CRESTVIEW — City department heads have trimmed some $290,000 off their preliminary budgets, but there still is almost $616,000 to go, City Clerk Betsy Roy says.
“The happy, happy, happy news is the utility fund is balanced,” Roy told Crestview City Council members at a budget workshop last week.
However, the general fund’s deficit is based on the higher tentative millage established as a budgeting threshold. To maintain the existing property tax rate, even more cuts will be necessary.
Salaries, pensions and benefits for the city’s roughly 200 employees comprise a major part of the budget, “and it’s got us strapped,” City Council President Robyn Helt said.
The city cut $137,000 off an earlier budget proposal when the insurance broker negotiated employee health insurance at no increase with Blue Cross and Blue Shield, Finance Director Patti Beebe said.
Helt suggested one way to lower expenses is to ask employees to pay more for health insurance for their family members.
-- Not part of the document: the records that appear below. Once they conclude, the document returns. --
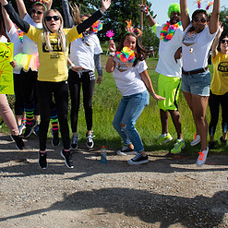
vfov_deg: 35.3
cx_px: 147
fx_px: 358
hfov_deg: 35.1
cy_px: 104
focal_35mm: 48
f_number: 11
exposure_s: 1/400
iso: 250
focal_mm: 24
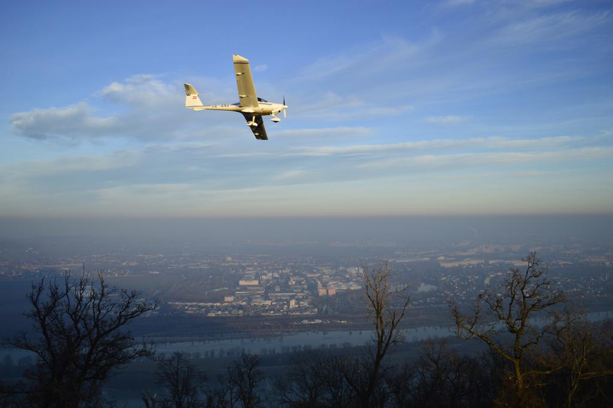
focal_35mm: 30
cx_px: 306
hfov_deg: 62.0
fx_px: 510
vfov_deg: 43.5
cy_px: 204
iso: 200
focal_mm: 20
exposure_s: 1/1600
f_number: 3.8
“I cannot ask 22,000 residents of the city of Crestview to provide 50 percent of employees’ spouses and dependents health care,” Helt said. “If they can’t do it for their own families, how can they be expected to do it for the city.”
No council member wanted to raise taxes, something Councilman Thomas Gordon called “hitting low-hanging fruit.”
“When you’re in the grocery line and you have $100 in your pocket and the bill comes to more than that, you start looking to put some things back,” Gordon said. “It’s time to put some things back.”
Crestview Fire Department Capt. Jim Poirrier, president of the firefighters’ union, said his members are eager to help Fire Chief Joe Traylor find savings, including reducing pension costs.
“It is not the intent of the union to drive costs up for the city,” Poirrier said. “The union is here to help, not to hurt.”
Public Works Director Wayne Steele said his department provides the same services at budgets lower than they have been in 10 years, and challenged other department heads to follow suit.
“If I can do it, every dad-burn person in this room can do it,” Steele said. “I have tried to be an example of how to do it, but it’s hard … I challenge everybody to look hard and do what you need to do.”